Stored data entries:
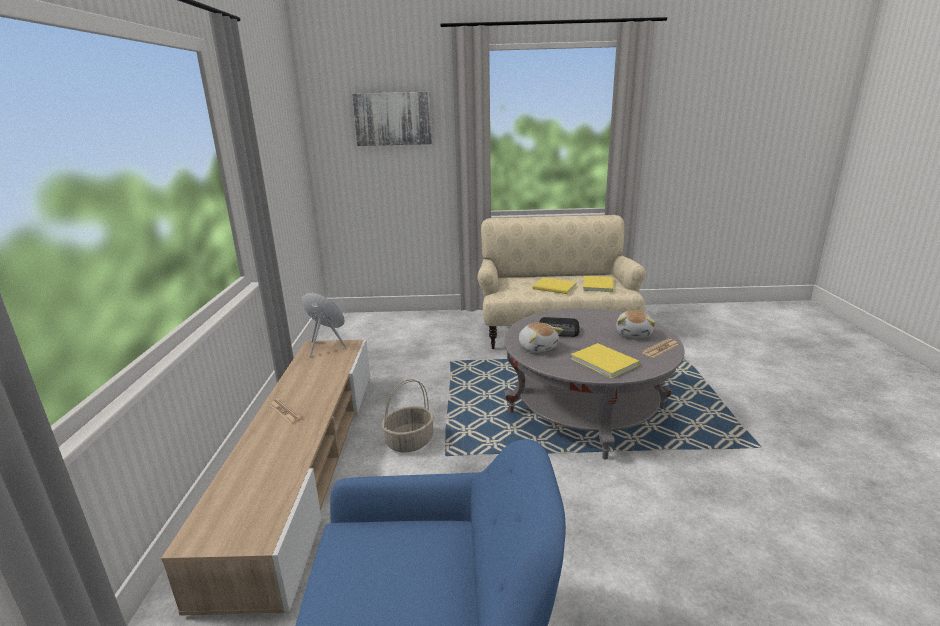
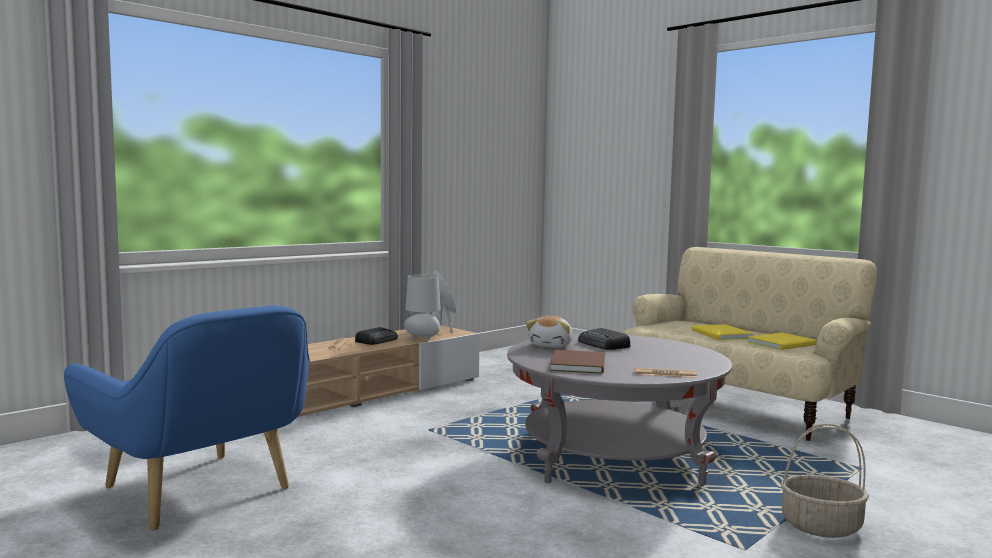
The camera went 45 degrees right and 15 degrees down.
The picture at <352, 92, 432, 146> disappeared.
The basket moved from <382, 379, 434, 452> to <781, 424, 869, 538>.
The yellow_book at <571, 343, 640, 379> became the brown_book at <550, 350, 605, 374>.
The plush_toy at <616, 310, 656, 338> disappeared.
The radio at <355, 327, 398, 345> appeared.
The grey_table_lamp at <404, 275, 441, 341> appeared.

*What you have to do:* Copy the records exactly. Skip any pictures.

*Solved exercise:*
The camera went 45 degrees right and 15 degrees down.
The picture at <352, 92, 432, 146> disappeared.
The basket moved from <382, 379, 434, 452> to <781, 424, 869, 538>.
The yellow_book at <571, 343, 640, 379> became the brown_book at <550, 350, 605, 374>.
The plush_toy at <616, 310, 656, 338> disappeared.
The radio at <355, 327, 398, 345> appeared.
The grey_table_lamp at <404, 275, 441, 341> appeared.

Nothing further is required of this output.